Richard Linley, the outgoing president and CEO, will work closely with Wasylyshen throughout the month of October to ensure a smooth transition.
The change at the top at WCO comes five months after major changes at the Wine Marketing Association of Ontario (WMAO).
Dean Foerter, above, was named as WMAO’s full-time permanent executive director, bringing his nearly 25 years of experience in brand building, advertising, marketing, market research and new product development, with significant expertise in the wine category.
“We are delighted to welcome Dean as our permanent executive director,” said the WMAO board of directors in a joint statement. “His leadership, vision and dedication over the past several months, alongside our exceptional staff, have earned him the respect of the board, the VQA marketing committee and industry stakeholders. With Dean at the helm, we are confident in our ability to further enhance our brand strategy and marketing assets.”
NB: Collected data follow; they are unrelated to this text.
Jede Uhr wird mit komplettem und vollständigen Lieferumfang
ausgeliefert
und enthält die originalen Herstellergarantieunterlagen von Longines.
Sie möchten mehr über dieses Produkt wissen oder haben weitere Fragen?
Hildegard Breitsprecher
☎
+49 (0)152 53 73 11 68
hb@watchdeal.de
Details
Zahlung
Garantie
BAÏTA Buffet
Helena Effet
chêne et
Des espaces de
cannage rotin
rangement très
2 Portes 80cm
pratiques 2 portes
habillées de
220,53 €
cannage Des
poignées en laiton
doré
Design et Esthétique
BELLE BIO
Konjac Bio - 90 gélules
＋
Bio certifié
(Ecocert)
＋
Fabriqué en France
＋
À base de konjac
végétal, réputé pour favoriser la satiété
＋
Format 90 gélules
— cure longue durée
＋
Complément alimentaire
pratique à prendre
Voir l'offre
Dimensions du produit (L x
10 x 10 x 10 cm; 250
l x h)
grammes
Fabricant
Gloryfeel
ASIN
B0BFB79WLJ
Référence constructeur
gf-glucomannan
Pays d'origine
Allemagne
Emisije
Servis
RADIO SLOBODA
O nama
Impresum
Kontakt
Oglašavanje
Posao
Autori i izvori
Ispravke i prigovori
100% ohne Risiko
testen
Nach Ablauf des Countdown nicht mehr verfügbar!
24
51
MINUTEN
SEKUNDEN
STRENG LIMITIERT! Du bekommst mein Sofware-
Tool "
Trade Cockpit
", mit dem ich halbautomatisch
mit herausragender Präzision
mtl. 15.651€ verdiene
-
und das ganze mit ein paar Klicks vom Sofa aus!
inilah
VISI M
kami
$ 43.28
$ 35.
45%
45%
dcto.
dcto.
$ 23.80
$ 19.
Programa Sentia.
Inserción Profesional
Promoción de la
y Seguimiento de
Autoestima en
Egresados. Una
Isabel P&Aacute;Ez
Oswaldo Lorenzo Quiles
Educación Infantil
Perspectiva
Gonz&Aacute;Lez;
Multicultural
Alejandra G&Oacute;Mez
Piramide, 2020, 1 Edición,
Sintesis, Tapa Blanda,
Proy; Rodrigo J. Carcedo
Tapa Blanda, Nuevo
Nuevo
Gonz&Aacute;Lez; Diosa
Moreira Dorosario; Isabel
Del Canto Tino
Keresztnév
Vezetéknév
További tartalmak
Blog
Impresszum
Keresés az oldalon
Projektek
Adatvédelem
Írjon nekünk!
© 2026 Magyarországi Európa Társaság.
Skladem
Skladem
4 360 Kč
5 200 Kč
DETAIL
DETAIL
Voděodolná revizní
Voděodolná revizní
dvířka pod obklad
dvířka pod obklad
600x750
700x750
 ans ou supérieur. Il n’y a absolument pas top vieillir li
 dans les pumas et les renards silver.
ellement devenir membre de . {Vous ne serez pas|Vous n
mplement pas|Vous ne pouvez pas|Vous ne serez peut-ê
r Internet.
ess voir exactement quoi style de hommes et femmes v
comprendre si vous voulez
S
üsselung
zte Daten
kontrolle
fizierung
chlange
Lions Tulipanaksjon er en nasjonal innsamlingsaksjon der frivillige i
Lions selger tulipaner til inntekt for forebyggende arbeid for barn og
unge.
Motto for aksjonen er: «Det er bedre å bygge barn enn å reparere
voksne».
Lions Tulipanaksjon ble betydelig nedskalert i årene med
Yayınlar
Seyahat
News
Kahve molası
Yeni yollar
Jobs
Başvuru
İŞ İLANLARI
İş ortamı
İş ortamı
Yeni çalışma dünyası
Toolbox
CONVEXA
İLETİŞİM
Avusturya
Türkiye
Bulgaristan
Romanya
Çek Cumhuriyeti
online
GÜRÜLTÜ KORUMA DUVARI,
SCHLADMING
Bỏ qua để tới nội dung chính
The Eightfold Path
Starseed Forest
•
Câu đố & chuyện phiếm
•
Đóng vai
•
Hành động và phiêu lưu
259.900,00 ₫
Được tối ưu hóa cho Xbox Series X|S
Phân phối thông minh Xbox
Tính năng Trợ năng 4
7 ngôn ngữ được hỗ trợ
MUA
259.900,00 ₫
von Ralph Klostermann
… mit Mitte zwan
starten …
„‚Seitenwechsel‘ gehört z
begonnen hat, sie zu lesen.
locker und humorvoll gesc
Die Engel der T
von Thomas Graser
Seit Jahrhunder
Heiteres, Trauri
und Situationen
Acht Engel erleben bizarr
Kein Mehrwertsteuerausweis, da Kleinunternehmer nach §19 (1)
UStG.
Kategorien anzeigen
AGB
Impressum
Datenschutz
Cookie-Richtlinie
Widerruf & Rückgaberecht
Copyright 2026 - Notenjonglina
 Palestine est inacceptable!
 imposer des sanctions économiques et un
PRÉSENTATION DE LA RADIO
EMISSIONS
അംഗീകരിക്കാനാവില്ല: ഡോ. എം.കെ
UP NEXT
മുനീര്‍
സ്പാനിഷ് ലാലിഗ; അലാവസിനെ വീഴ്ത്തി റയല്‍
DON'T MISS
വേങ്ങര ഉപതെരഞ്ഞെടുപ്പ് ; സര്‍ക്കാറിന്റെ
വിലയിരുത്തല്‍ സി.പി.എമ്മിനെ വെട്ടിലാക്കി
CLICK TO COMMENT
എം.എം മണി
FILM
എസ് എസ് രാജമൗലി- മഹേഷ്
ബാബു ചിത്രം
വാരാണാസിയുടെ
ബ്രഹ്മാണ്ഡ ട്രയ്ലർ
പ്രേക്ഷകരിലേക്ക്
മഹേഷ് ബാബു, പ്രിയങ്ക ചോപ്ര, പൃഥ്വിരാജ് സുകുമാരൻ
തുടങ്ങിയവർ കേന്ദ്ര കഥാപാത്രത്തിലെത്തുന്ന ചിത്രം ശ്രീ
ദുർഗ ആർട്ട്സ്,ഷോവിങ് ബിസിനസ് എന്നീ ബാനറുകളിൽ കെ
Foerter replaced outgoing Sylvia Augaitis while Andrea Peters replaced Magdalena Kaiser as public relations manager, wine marketing.
Top Niagara wines shine in LCBO’s
Ontario Cellar selections online
Two Niagara superstars have wines coming out Oct. 3 in the monthly Cellar Selections at the LCBO. Ordering begins at 8:30 a.m. on Oct. 3 (today) for the online only release. Go here to order. Here are our recommendations:
Bachelder Wines Wismer-Wingfield Vineyard Chardonnay 2021 ($60, 93 points) — This is another coveted site for Chardonnay in Bachelder’s arsenal of single-vineyard, single-block expressions. He keeps seven rows of the Wingfield Vineyard for the Hill of Wingfield, with some declassification into the Wismer-Wingfield expression. It has an enticing nose of stony minerality, white flowers, perfumed pear, lemon/citrus, nectarine, and fine oak spices. It has more concentration on the palate but tempered by an electric vein of acidity and showing ripe orchard fruits and lemon tart, a silky texture with a vibrant, lifted finish with a spicy bite.
Hidden Bench La Brunante 2018 ($82, 95 points) — The 2018 version of this top Bordeaux-variety red blend is 62% Merlot, 24% Cabernet Franc and 14% Malbec with barrel aging in a combination of new and used French oak for 20 months and bottled unfiltered and unfined. Upon vigorous swirling in the glass, it reveals its full potential in layers of cassis, black currants, blackberries and densely fruited black raspberries, cherries, and plums with subtle earthy/savoury notes and more overt spice notes. It’s a bigger wine than the 2017 with a mouthful of dark berries, concentrated cherries and raspberries, lovely texture, ripe tannic structure, a touch of fresh turned soil, fine oak spice and rousing acidity keeping it all in check through the long, long, echoing finish.
Hidden Bench Rosomel Vineyard Nuit Blanche 2022 ($40, 93 points) — The blend for the 2022 Nuit Blanche is 70% Sauvignon Blanc and 30% Semillon that’s aged in mostly older French oak barrels for 10 months. The nose is a bit tight on opening, but let it breathe and an elegant, nuanced Bordeaux-style white blend begins to emerge with a nose of Asian pear, nectarine, crunchy apple, kiwi, flinty minerality and integrated spices. It’s rich, flinty and persistent on the palate with grapefruit, passionfruit, herbs, fennel seed, and apple skin that benefits from a zesty, lively finish. Give it time to fully open up, either in the cellar or by decanting. Can cellar to 2028.